I cannot, but hope that Jesus still appears in the middle of all this and says, “Peace to you.” The thing about it is that the peace Jesus gave the disciples then and continues to bestow on us now, though we seem to resist it, didn’t come without wounds. Hurt. Pain. Or trauma. The disciples recognized Jesus by his wounds. 

It was out of God’s justice that God vindicated Jesus by raising him from the dead.  It makes me think that peace doesn’t come without some sort of cost. Setting things to right will cost us something. The new creation is born out of the death of the old one.

As a church we have rightfully done our part in trying to mitigate the transmission of a disease by staying home.  Now we are preparing to regather as a church and we will not be the same.  My hope is that we will be stronger, more vibrant, more engaged with the world than ever before.

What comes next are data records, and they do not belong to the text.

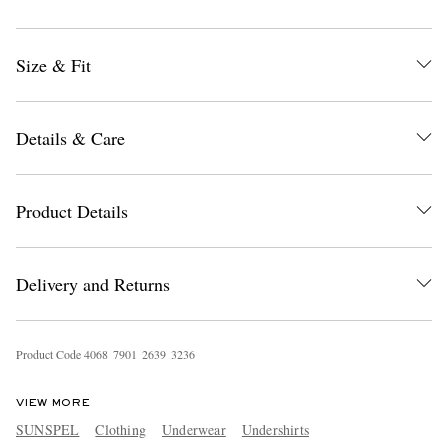
Size & Fit
Details & Care
EXCLUSIVES
Product Details
Delivery and Returns
Product Code
4
0
6
8
7
9
0
1
2
6
3
9
3
2
3
6
VIEW MORE
SUNSPEL
Clothing
Underwear
Undershirts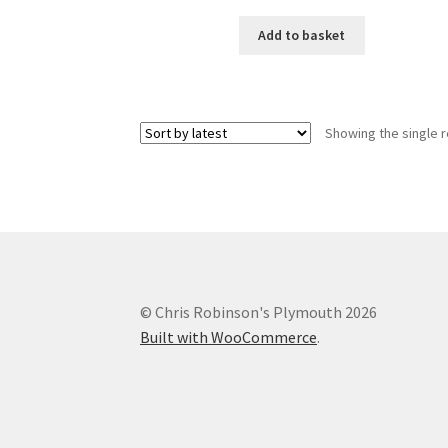
Add to basket
Showing the single r
© Chris Robinson's Plymouth 2026
Built with WooCommerce
.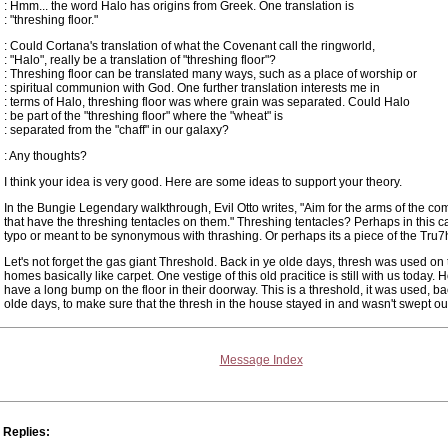
: Hmm... the word Halo has origins from Greek. One translation is
: "threshing floor."
: Could Cortana's translation of what the Covenant call the ringworld,
: "Halo", really be a translation of "threshing floor"?
: Threshing floor can be translated many ways, such as a place of worship or
: spiritual communion with God. One further translation interests me in
: terms of Halo, threshing floor was where grain was separated. Could Halo
: be part of the "threshing floor" where the "wheat" is
: separated from the "chaff" in our galaxy?
: Any thoughts?
I think your idea is very good. Here are some ideas to support your theory.
In the Bungie Legendary walkthrough, Evil Otto writes, "Aim for the arms of the co
that have the threshing tentacles on them." Threshing tentacles? Perhaps in this cas
typo or meant to be synonymous with thrashing. Or perhaps its a piece of the Tru7
Let's not forget the gas giant Threshold. Back in ye olde days, thresh was used on t
homes basically like carpet. One vestige of this old pracitice is still with us today.
have a long bump on the floor in their doorway. This is a threshold, it was used, ba
olde days, to make sure that the thresh in the house stayed in and wasn't swept ou
Message Index
Replies: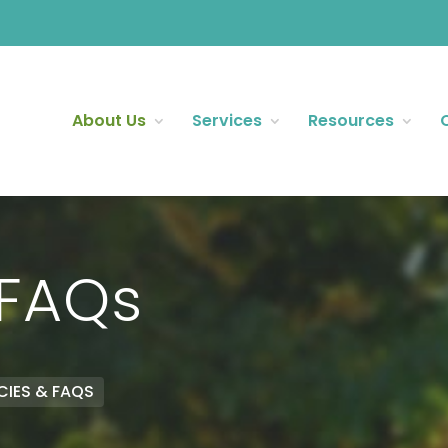
About Us
Services
Resources
 FAQs
CIES & FAQS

 A member of the parish sent me an email the other day with an article written by one of the former rector’s of Saint Andrew’s, Fr. Nick Dyke, who now works part-time at Saint Martin’s in Houston. In that article Fr. Nick quoted the Roman Catholic Cardinal Leon Joseph Suenens who was a prominent leader at the time of the 2nd Vatican Council in the 1960’s. The quote came from Cardinal Suenen’s book, The New Pentecost. Suenen’s said, “To those at this moment who are distressed because they cannot recognize in the confusion and the changes of today the church of their childhood, or even the church of yesterday well then…The Spirit is still at work and is our living hope for the future.

We might identify with that. Maybe we cannot recognize in the confusion and changes today the church of our childhood or yesterday. Maybe we cannot recognize the country of our childhood or of two months ago.

Still, the Spirit is at work.  This Spirit of Jesus, this Holy Spirit, is the antidote to fear and despair.  This is the time for a New Pentecost.  We don’t know what the future will bring, but the Spirit is our living hope for the future. In this New Pentecost may the Spirit give faith. May the Spirit grant justice. May the Spirit give hope. May the Spirit give us all peace.